O ministro Marco Aurélio, que não se posicionou na primeira questão de ordem, levantou outra questão. Dos sete ministros que votaram, quatro já se aposentaram (Nelson Jobim, Ilmar Galvão, Maurício Corrêa e Carlos Velloso). Para Marco Aurélio, a decisão nesta Reclamação não refletiria, portanto, a real posição do Supremo com a sua atual composição.

O ministro defendeu que a corte deveria esperar pelo julgamento de um processo similar, onde todos os ministros do STF poderiam se manifestar. Aí, sim, o resultado do julgamento refletiria a posição do tribunal. O ministro Joaquim Barbosa engrossou o coro: “Qualquer que seja a conclusão do julgamento, o tribunal poderá estar permitindo uma visão ambígua, que pode não corresponder à visão da corte atual”.

A sugestão dos dois ministros atenderia ao pedidos de quatro associações de juízes e promotores (Ajufe, AMB, ANPR e Conamp), que foram ao Supremo, na quarta-feira (28/1), pedir à ministra Ellen Gracie, presidente da corte e dona da pauta, que a Reclamação de Sardenberg não fosse julgada antes que outra Reclamação com o mesmo assunto, mas cujo julgamento ainda não começou pudesse ser analisada. Para as entidades, a conclusão no caso de Sardenberg abriria um precedente perigoso que não refletiria o entendimento do STF.

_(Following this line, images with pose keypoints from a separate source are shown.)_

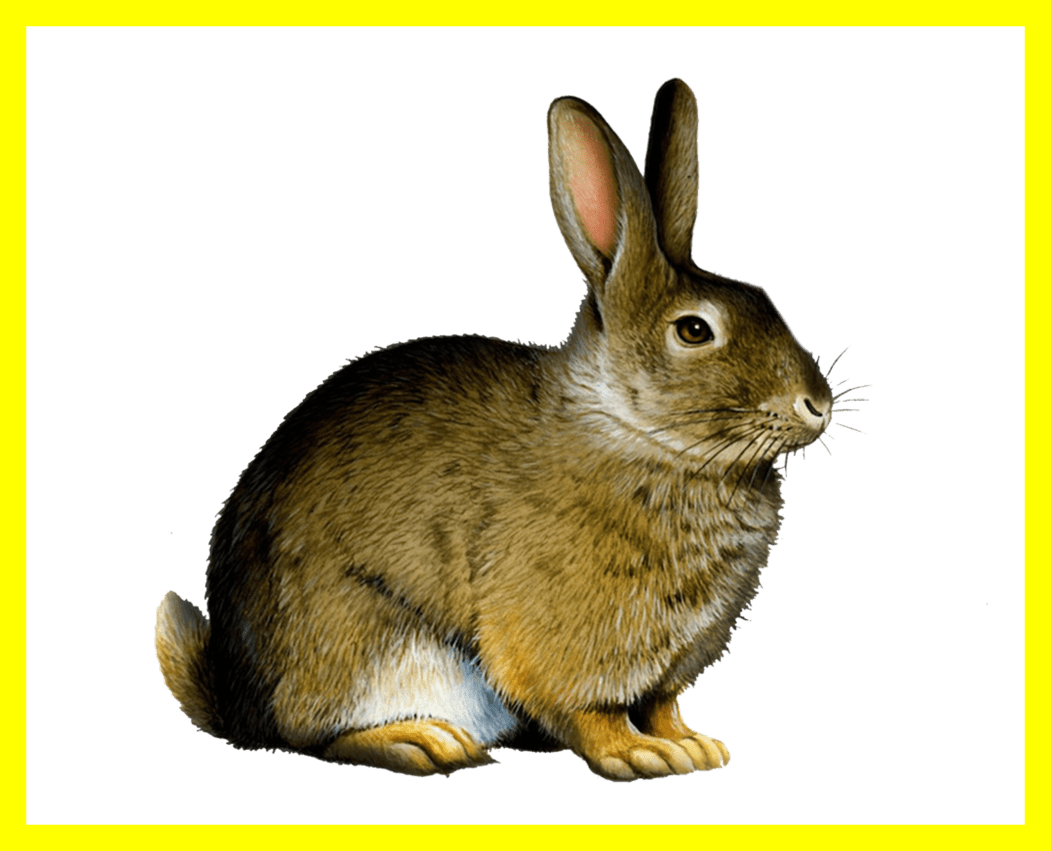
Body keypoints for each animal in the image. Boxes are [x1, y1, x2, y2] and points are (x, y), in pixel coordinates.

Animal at [156, 77, 842, 782]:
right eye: (695, 330)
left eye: (764, 298)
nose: (817, 405)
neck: (637, 433)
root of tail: (237, 701)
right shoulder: (560, 639)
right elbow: (590, 713)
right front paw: (641, 755)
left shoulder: (670, 665)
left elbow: (662, 704)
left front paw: (695, 746)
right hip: (372, 647)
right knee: (316, 732)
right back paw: (425, 743)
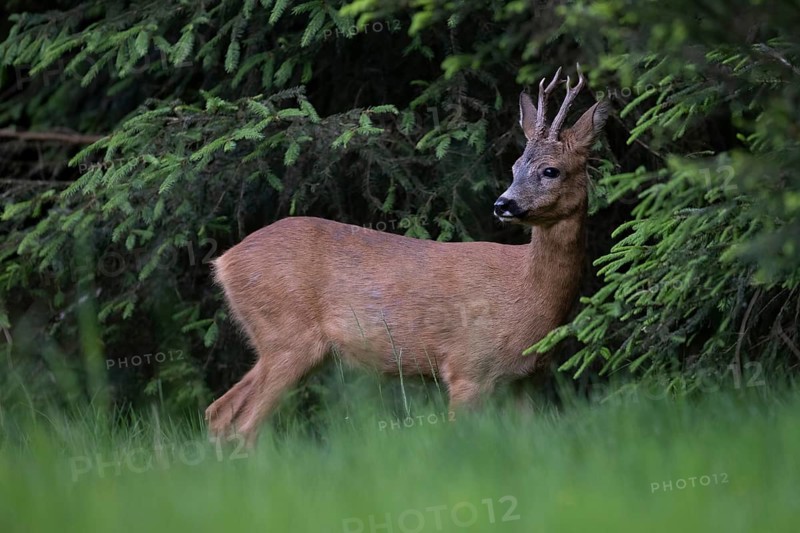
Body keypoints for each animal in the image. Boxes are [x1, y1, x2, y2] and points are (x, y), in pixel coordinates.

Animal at [205, 65, 609, 445]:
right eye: (514, 167)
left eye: (550, 170)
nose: (503, 204)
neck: (527, 290)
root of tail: (224, 262)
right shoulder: (467, 366)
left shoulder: (526, 379)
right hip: (287, 335)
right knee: (245, 423)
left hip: (282, 344)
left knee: (219, 411)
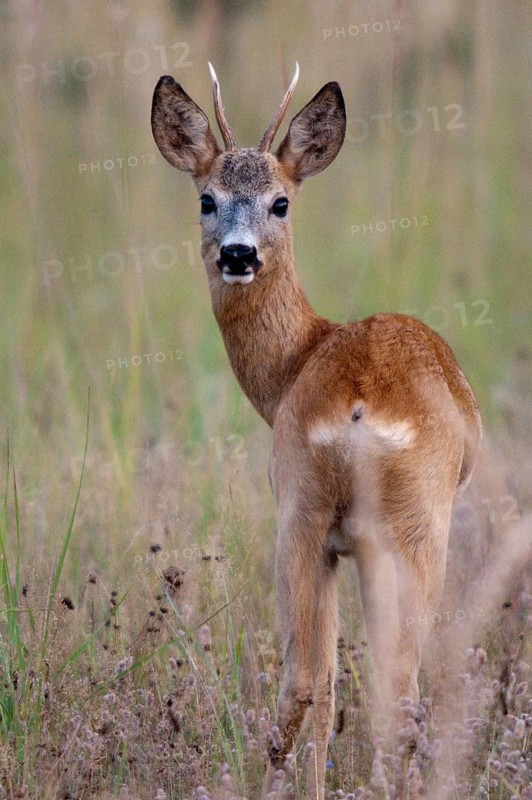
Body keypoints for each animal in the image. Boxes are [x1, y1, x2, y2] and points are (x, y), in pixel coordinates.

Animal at [151, 64, 482, 799]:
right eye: (207, 199)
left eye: (281, 202)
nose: (238, 254)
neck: (298, 360)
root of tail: (357, 403)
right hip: (405, 526)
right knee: (381, 688)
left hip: (308, 517)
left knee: (317, 683)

O presidente do Conselho Federal da OAB, Cezar Britto, apóia o pleito das entidades. "A Ordem já se manifestou no sentido de que o Supremo não deveria apreciar essa matéria agora, pois essa matéria deveria ir a discussão em outro processo, para que a nova composição do Tribunal possa opinar."

Vista com rima

O ministro Gilmar Mendes expressou profunda inconformidade com as questões de ordem levantadas. “Este julgamento começou em 2002. Estamos em 2007. Incomoda, imensamente, estes pedidos de vista que rima com perdido de vista.” Ele foi o único ministro a defender a continuidade do julgamento.

A intenção da votação favorável ao foro privilegiado é proteger políticos de abusos no uso da ação de improbidade, conforme apontado por Gilmar Mendes em julgamento de outra ação. “O uso eventualmente panfletário da ação de improbidade administrativa não pode ser rotulado por nós. A ação de improbidade surgiu de demanda popular”, rebateu Carlos Ayres Britto.

Desde que foi criado, em 1992, o improbidade administrativa tem sido uma das principais brigas entre políticos e Ministério Público. A Lei 8.429/92, que prevê o crime praticado por servidores públicos, não trata da prerrogativa das autoridades de serem julgados apenas pelas instâncias superiores. A ação por improbidade caiu no popular e passou a ser usada frequentemente pelo Ministério Público.

Uso político

No final do ano passado, o ministro Gilmar Mendes acusou o MP de usar a ação de improbidade com fins políticos, pessoais ou corporativistas. Daí a sua defesa do foro privilegiado. “Além de evitar o que poderia ser definido como uma tática de guerrilha perante os vários juízes de primeiro grau, a prerrogativa de foro serve para que os chefes das principais instituições públicas sejam julgados perante um órgão colegiado dotado de maior independência e de inequívoca seriedade.”

Ao analisar pedido de foro privilegiado da prefeita de Magé (RJ), Núbia Cozzolino, — que não foi concedido por razões processuais, o ministro lembrou de três promotores que usaram a ação de improbidade com fins nada louváveis. A procuradora da República no Distrito Federal, Walquíria Quixadá, moveu ação de improbidade contra o presidente do Banco Central por causa de prejuízos causados para aqueles que possuem fundo de investimento. Para Gilmar Mendes, a procuradora usou sua função no MP para mover “ação de cobrança de caráter particular”.

O ministro também exemplificou o mau uso da ação de improbidade com Guilherme Schelb e Luiz Francisco de Souza, ambos procuradores-regionais da 1ª Região. Os dois foram acusados de usar a ação para defender interesses próprios. Souza foi acusado de permitir que adversários do grupo Opportunty escrevessem as suas ações. Schelb teria usado a estrutura do MP para combater a pirataria e conseguir patrocínio de empresas favorecidas para publicar um livro pessoal.